YOUR OBJECTIVE: Copy, from the material below, every line in which the word "through" can be found.

════

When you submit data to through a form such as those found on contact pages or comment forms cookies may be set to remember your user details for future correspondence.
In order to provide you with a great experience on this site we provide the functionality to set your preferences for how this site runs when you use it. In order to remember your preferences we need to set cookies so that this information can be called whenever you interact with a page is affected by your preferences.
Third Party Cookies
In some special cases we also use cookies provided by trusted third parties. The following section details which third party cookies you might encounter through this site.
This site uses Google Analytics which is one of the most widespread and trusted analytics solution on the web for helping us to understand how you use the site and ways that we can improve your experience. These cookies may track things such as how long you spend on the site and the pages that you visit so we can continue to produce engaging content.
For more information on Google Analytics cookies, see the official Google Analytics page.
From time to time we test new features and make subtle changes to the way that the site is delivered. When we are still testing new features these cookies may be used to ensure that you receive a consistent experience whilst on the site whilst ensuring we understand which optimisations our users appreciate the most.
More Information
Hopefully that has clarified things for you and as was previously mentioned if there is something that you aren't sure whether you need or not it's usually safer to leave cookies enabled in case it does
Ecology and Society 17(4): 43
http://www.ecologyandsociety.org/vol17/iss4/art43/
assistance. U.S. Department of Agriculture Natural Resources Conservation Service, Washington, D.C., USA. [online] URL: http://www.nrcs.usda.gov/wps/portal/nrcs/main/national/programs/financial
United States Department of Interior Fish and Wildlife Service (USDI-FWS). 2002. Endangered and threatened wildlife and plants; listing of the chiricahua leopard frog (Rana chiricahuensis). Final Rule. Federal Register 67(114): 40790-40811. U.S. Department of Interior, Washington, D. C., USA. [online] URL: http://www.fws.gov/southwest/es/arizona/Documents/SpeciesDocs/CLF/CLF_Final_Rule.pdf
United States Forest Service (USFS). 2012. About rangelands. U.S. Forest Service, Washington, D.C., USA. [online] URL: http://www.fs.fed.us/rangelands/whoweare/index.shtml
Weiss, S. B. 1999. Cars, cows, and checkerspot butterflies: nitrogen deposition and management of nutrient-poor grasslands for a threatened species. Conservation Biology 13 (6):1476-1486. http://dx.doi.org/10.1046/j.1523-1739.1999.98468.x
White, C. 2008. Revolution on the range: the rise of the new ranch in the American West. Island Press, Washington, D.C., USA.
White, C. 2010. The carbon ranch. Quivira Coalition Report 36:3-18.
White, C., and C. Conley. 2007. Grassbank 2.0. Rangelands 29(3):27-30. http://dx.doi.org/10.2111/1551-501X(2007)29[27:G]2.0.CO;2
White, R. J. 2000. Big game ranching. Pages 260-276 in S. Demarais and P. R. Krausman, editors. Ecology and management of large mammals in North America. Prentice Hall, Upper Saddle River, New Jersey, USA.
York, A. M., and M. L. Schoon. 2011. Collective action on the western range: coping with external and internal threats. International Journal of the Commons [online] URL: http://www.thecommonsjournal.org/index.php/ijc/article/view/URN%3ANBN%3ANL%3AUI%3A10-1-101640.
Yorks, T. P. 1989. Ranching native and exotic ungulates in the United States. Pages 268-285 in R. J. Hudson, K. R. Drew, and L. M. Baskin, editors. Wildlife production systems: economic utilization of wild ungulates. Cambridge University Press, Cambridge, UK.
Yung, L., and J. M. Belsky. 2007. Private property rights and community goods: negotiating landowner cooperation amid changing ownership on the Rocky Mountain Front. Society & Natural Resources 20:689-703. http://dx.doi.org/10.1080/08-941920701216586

════

REPLY:
When you submit data to through a form such as those found on contact pages or comment forms cookies may be set to remember your user details for future correspondence.
In some special cases we also use cookies provided by trusted third parties. The following section details which third party cookies you might encounter through this site.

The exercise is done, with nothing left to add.